The clamor to buy is reminiscent of the Chinese property market boom that peaked in 2013, before regulators instituted a series of measures to cool the market. They began rolling back those curbs in November 2014, accelerating efforts to support demand last month by cutting down-payment requirements and reducing real estate transaction taxes. The measures — intended to ease a glut of unsold homes in smaller cities — have instead lifted prices in the country’s biggest population centers.
“The bubble has been growing big,” since the government rolled out easing measures last year, UOB Kay Hian Ltd. analysts led by Edison Bian wrote in a March 2 note to clients.
Demand is also getting a boost from monetary stimulus after the People’s Bank of China cut benchmark lending rates six times since 2014, lowered banks’ reserve requirements and flooded the financial system with cash to keep borrowing costs low.

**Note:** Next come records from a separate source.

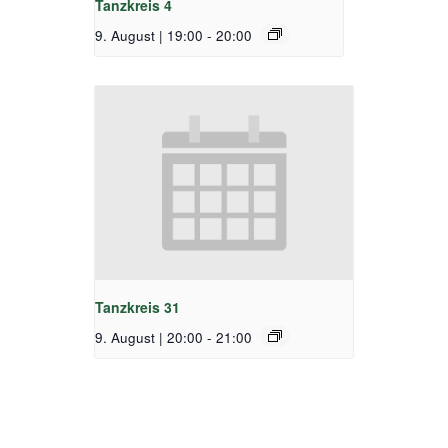
Tanzkreis 4
9. August | 19:00
-
20:00
Tanzkreis 31
9. August | 20:00
-
21:00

With local stocks in a bear market and yields on the nation’s fixed-income securities near all-time lows, investors see few appealing alternatives outside real estate to park their savings.
“Property prices continued to soar in cities like Shenzhen and Shanghai for the past month, driven by the sharp surge of credit expansion, which appears to be endorsed by the central bank and local governments as a way to reinvigorate sales and digest inventory in third- and fourth-tier cities,” analysts at HSBC Holdings Plc wrote in a March 1 report.
The boom is most extreme in Shenzhen, where prices jumped 4 percent in January from a month earlier and have gained 52 percent over the past year. Values in the financial center of Shanghai have increased 18 percent in the last 12 months, while those in Beijing advanced about 10 percent. Prices in many smaller cities have continued falling, though at a slower pace. In the northeastern city of Shenyang, for example, new-home prices slipped 0.5 percent in January.

Zero Down-payment
Shenyang is examining a zero down-payment mortgage policy, the party committee of the city said in a Weibo post on March 1, an idea that the People’s Daily decried on its microblog account, saying that an “artificial bull market” will cause hidden dangers. The Shenyang government subsequently backed away from the plan, saying on its Weibo account that its plans are still in a preliminary stage and “not ready for implementation.”